PROVIDED ENTRIES Block Start

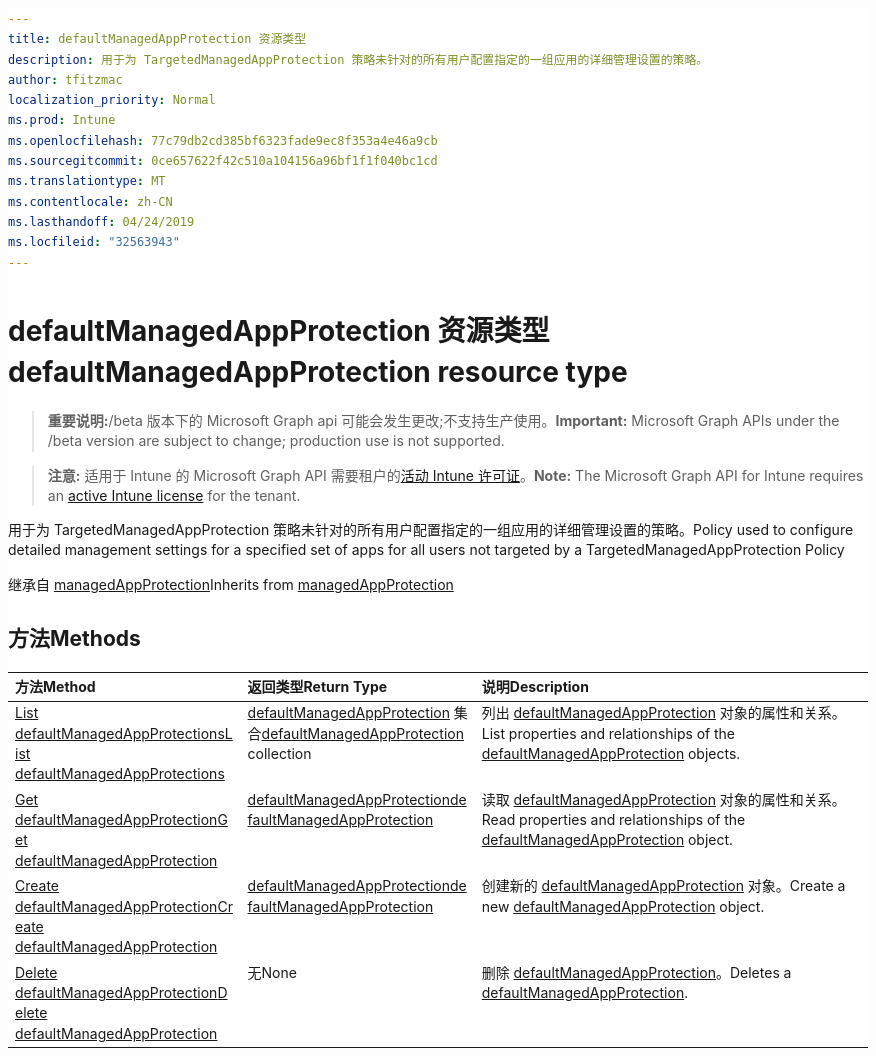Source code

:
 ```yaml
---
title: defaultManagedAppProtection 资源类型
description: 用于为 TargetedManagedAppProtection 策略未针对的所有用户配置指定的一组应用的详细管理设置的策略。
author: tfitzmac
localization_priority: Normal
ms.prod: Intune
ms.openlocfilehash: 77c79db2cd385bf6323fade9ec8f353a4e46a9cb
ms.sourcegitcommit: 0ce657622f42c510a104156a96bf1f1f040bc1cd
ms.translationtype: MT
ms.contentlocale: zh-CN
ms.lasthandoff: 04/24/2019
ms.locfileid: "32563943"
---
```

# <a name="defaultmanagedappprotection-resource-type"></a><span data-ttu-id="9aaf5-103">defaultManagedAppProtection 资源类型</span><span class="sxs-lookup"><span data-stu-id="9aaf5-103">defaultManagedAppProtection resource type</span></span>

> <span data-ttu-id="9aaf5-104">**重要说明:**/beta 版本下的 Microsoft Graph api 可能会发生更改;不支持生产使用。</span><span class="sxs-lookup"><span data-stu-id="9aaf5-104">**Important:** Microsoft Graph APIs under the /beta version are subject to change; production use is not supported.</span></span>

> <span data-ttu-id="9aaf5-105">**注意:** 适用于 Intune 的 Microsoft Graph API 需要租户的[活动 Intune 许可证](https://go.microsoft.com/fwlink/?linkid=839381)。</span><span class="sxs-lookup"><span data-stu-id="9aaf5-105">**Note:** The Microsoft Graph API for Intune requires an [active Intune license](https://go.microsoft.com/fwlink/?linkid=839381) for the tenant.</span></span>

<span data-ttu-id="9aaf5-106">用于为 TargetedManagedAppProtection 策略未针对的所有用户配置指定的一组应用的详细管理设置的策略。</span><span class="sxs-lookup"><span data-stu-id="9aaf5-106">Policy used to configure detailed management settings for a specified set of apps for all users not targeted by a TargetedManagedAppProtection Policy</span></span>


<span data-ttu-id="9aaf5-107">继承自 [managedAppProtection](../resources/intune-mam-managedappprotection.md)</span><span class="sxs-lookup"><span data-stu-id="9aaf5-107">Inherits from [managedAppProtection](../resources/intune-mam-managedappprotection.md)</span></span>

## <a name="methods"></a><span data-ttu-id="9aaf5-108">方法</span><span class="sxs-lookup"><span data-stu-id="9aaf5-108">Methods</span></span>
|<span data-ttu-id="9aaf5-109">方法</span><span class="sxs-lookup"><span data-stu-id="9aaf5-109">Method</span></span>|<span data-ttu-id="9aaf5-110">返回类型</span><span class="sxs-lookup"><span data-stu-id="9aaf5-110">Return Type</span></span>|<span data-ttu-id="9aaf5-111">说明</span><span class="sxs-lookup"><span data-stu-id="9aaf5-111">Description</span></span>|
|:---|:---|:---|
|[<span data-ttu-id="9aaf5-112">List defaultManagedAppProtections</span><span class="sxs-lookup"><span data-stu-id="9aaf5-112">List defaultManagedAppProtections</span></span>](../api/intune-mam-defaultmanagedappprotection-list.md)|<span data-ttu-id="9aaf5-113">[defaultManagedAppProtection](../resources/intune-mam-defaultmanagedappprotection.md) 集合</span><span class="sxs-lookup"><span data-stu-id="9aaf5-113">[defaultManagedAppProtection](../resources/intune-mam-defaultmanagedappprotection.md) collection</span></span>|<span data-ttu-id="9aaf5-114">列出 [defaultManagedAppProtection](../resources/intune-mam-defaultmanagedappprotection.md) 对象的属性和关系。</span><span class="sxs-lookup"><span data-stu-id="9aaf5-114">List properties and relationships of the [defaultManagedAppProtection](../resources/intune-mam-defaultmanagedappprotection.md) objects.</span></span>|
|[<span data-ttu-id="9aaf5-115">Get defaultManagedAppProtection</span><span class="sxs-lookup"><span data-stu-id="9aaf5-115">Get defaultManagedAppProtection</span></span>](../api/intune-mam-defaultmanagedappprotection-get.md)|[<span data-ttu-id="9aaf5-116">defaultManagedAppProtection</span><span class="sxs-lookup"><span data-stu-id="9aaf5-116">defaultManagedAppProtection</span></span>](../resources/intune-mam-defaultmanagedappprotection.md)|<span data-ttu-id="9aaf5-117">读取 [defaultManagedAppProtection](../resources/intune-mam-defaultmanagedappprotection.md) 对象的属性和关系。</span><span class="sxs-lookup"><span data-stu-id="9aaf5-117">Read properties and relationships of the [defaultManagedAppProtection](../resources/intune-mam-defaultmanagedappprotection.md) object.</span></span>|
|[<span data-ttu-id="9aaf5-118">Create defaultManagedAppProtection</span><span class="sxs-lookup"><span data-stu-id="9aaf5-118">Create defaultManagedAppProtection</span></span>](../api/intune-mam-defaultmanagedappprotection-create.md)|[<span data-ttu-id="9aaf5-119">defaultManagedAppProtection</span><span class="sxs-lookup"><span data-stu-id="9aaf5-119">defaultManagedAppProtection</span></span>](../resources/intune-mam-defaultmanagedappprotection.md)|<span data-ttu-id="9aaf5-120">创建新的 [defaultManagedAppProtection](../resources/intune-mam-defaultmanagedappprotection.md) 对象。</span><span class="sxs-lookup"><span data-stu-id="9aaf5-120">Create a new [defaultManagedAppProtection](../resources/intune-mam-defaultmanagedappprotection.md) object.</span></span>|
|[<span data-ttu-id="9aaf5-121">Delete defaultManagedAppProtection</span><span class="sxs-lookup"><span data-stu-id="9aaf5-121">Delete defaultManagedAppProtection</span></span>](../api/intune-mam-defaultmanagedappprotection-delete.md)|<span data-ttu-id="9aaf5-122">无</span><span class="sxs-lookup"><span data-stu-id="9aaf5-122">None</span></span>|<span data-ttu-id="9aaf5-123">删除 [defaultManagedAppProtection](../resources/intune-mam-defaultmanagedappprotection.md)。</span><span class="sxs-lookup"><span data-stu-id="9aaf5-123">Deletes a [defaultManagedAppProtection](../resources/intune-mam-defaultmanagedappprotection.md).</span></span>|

PROVIDED ENTRIES Block End
PROVIDED ENTRIES Block Start

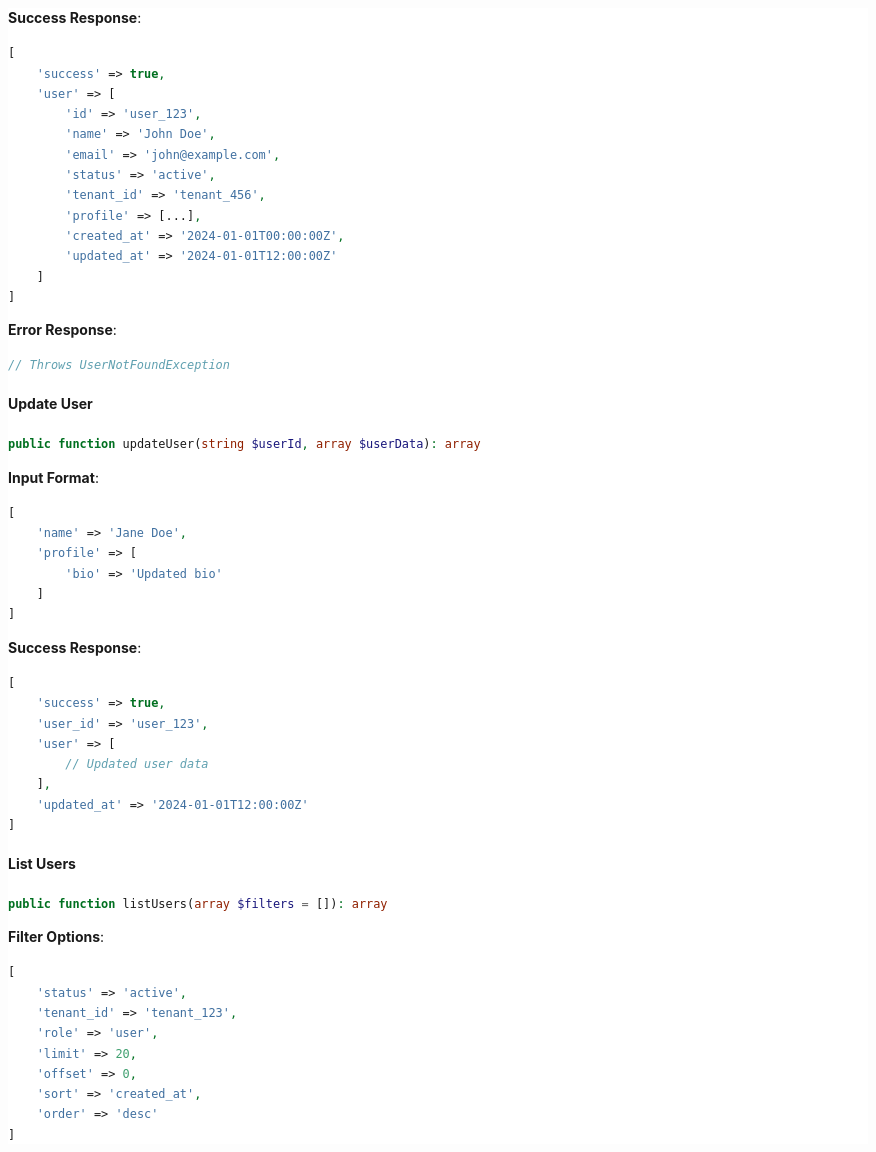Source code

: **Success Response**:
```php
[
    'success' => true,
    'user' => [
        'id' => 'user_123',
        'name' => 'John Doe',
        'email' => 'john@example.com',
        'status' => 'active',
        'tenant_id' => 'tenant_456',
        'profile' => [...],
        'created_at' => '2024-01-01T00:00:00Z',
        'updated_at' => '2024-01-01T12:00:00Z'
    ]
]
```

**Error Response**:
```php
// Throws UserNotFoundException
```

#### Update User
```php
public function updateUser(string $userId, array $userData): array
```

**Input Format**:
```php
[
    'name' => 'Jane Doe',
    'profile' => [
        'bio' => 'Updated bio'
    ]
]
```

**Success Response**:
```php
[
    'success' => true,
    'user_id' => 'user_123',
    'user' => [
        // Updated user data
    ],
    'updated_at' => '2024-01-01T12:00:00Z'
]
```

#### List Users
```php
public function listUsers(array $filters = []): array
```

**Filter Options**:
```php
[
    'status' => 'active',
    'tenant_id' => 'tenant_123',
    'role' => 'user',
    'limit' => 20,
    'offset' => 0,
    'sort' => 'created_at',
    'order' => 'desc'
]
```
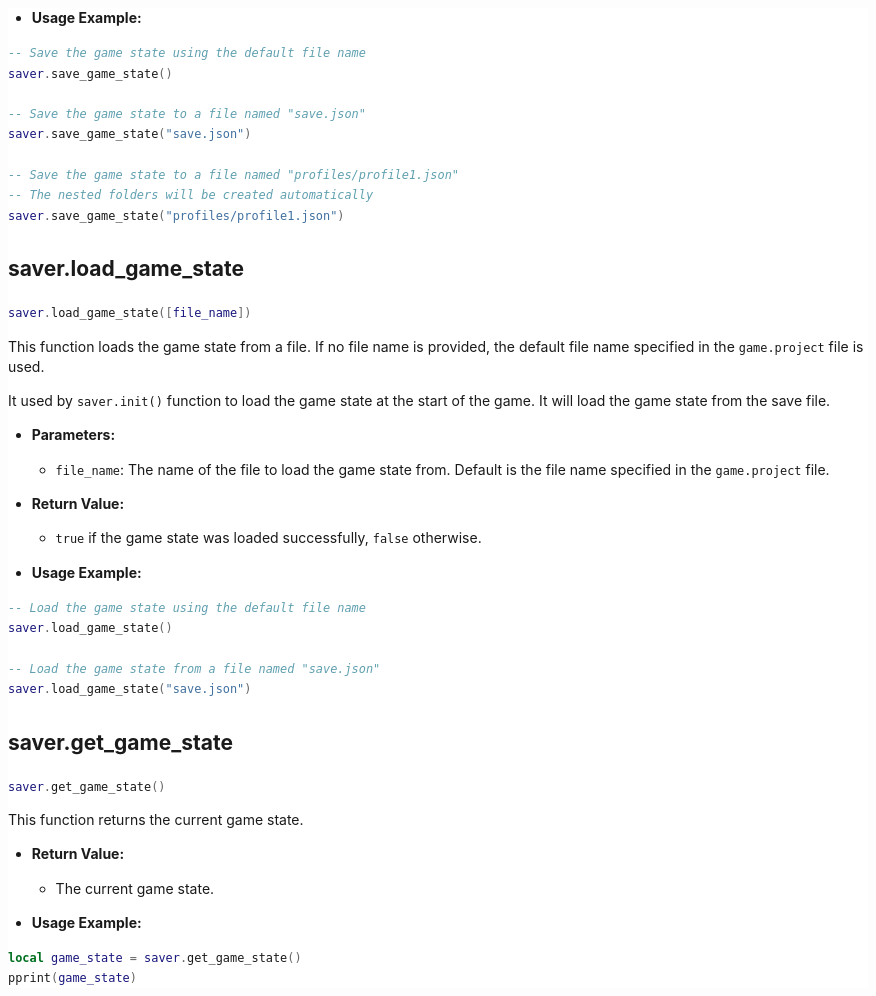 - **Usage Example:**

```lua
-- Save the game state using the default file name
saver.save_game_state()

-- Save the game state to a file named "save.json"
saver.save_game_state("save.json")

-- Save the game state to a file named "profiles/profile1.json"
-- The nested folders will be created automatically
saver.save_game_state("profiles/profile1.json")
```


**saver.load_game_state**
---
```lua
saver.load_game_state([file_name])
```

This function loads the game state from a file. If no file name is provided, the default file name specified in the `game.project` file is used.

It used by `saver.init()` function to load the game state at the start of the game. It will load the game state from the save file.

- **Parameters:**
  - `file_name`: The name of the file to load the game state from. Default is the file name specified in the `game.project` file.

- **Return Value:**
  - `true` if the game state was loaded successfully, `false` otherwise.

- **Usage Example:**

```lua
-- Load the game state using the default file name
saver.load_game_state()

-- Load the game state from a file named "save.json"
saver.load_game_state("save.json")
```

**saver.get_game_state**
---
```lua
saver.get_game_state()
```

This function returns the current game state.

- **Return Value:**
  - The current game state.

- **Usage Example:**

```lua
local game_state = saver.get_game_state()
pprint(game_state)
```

PROVIDED ENTRIES Block End
PROVIDED ENTRIES Block Start

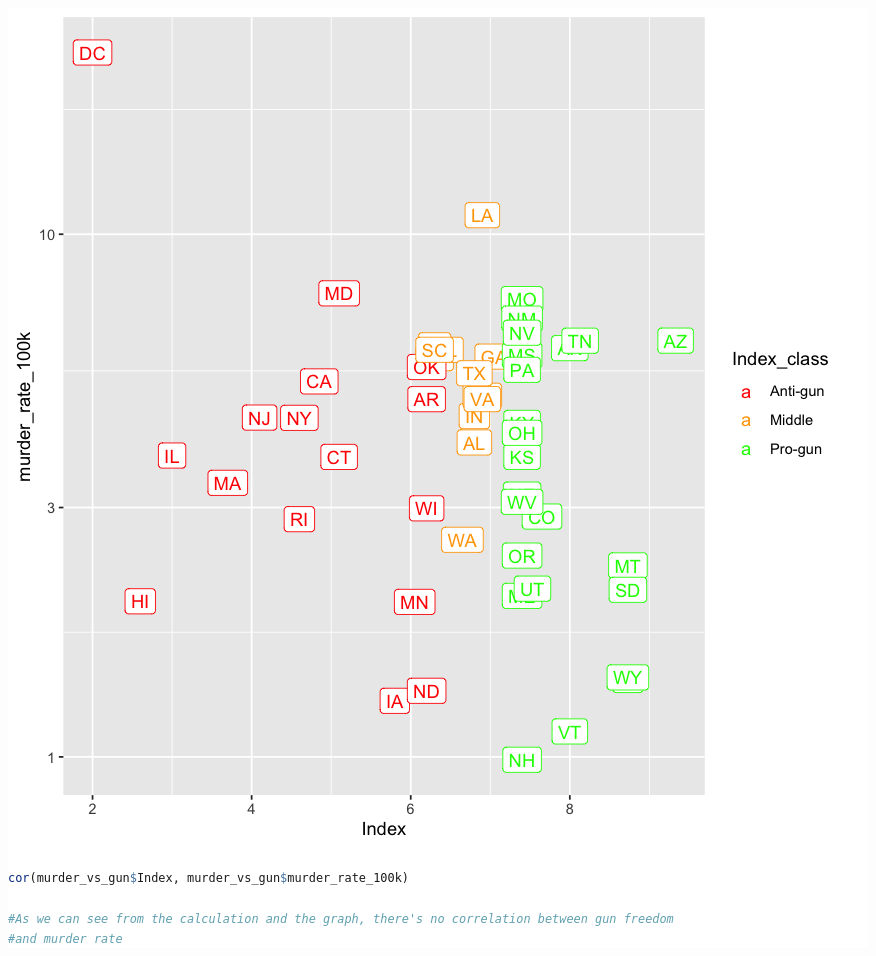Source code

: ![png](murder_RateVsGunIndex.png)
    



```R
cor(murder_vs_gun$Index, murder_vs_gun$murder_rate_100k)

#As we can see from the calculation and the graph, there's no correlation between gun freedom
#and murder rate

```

PROVIDED ENTRIES Block End

→ WHAT THIS TASK INVOLVES
Where in the listing does the string "资源类型" appear? Copy every line that has it.

→ SOLUTION FOR THIS TASK
title: defaultManagedAppProtection 资源类型
# <a name="defaultmanagedappprotection-resource-type"></a><span data-ttu-id="9aaf5-103">defaultManagedAppProtection 资源类型</span><span class="sxs-lookup"><span data-stu-id="9aaf5-103">defaultManagedAppProtection resource type</span></span>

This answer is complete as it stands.